YOUR ASSIGNMENT: Reproduce the source text of every item below verbatim, keeping each character, line break and indent unchanged.

──────────────────────────────

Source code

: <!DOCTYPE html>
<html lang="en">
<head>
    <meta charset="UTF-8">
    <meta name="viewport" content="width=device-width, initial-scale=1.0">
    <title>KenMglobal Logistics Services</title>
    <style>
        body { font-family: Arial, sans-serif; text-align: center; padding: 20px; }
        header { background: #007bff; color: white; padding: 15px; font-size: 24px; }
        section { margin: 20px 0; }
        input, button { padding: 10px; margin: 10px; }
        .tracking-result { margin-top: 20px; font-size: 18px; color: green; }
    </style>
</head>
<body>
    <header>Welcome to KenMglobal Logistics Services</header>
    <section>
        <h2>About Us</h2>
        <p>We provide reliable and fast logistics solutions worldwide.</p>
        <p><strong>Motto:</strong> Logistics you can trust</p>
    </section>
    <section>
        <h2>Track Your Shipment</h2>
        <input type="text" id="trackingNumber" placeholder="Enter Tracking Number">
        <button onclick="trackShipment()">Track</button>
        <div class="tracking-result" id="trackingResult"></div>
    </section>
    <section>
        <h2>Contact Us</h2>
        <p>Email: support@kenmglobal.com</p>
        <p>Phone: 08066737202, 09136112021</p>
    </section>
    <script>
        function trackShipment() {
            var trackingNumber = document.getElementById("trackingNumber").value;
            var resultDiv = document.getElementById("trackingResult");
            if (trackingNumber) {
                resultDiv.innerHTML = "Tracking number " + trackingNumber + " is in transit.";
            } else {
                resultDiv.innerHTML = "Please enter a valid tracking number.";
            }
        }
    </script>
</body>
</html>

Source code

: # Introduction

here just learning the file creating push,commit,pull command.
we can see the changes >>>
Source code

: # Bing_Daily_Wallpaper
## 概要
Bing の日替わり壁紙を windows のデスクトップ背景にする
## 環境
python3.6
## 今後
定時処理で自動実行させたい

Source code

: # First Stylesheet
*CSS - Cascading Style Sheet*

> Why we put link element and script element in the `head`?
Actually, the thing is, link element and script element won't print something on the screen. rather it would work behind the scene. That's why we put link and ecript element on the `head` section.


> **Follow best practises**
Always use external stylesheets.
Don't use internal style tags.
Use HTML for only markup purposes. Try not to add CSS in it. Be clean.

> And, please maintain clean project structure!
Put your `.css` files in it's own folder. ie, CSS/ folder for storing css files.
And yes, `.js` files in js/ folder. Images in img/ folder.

──────────────────────────────

EXERCISE SOLUTION:
Source code

: <!DOCTYPE html>
<html lang="en">
<head>
    <meta charset="UTF-8">
    <meta name="viewport" content="width=device-width, initial-scale=1.0">
    <title>KenMglobal Logistics Services</title>
    <style>
        body { font-family: Arial, sans-serif; text-align: center; padding: 20px; }
        header { background: #007bff; color: white; padding: 15px; font-size: 24px; }
        section { margin: 20px 0; }
        input, button { padding: 10px; margin: 10px; }
        .tracking-result { margin-top: 20px; font-size: 18px; color: green; }
    </style>
</head>
<body>
    <header>Welcome to KenMglobal Logistics Services</header>
    <section>
        <h2>About Us</h2>
        <p>We provide reliable and fast logistics solutions worldwide.</p>
        <p><strong>Motto:</strong> Logistics you can trust</p>
    </section>
    <section>
        <h2>Track Your Shipment</h2>
        <input type="text" id="trackingNumber" placeholder="Enter Tracking Number">
        <button onclick="trackShipment()">Track</button>
        <div class="tracking-result" id="trackingResult"></div>
    </section>
    <section>
        <h2>Contact Us</h2>
        <p>Email: support@kenmglobal.com</p>
        <p>Phone: 08066737202, 09136112021</p>
    </section>
    <script>
        function trackShipment() {
            var trackingNumber = document.getElementById("trackingNumber").value;
            var resultDiv = document.getElementById("trackingResult");
            if (trackingNumber) {
                resultDiv.innerHTML = "Tracking number " + trackingNumber + " is in transit.";
            } else {
                resultDiv.innerHTML = "Please enter a valid tracking number.";
            }
        }
    </script>
</body>
</html>

Source code

: # Introduction

here just learning the file creating push,commit,pull command.
we can see the changes >>>
Source code

: # Bing_Daily_Wallpaper
## 概要
Bing の日替わり壁紙を windows のデスクトップ背景にする
## 環境
python3.6
## 今後
定時処理で自動実行させたい

Source code

: # First Stylesheet
*CSS - Cascading Style Sheet*

> Why we put link element and script element in the `head`?
Actually, the thing is, link element and script element won't print something on the screen. rather it would work behind the scene. That's why we put link and ecript element on the `head` section.


> **Follow best practises**
Always use external stylesheets.
Don't use internal style tags.
Use HTML for only markup purposes. Try not to add CSS in it. Be clean.

> And, please maintain clean project structure!
Put your `.css` files in it's own folder. ie, CSS/ folder for storing css files.
And yes, `.js` files in js/ folder. Images in img/ folder.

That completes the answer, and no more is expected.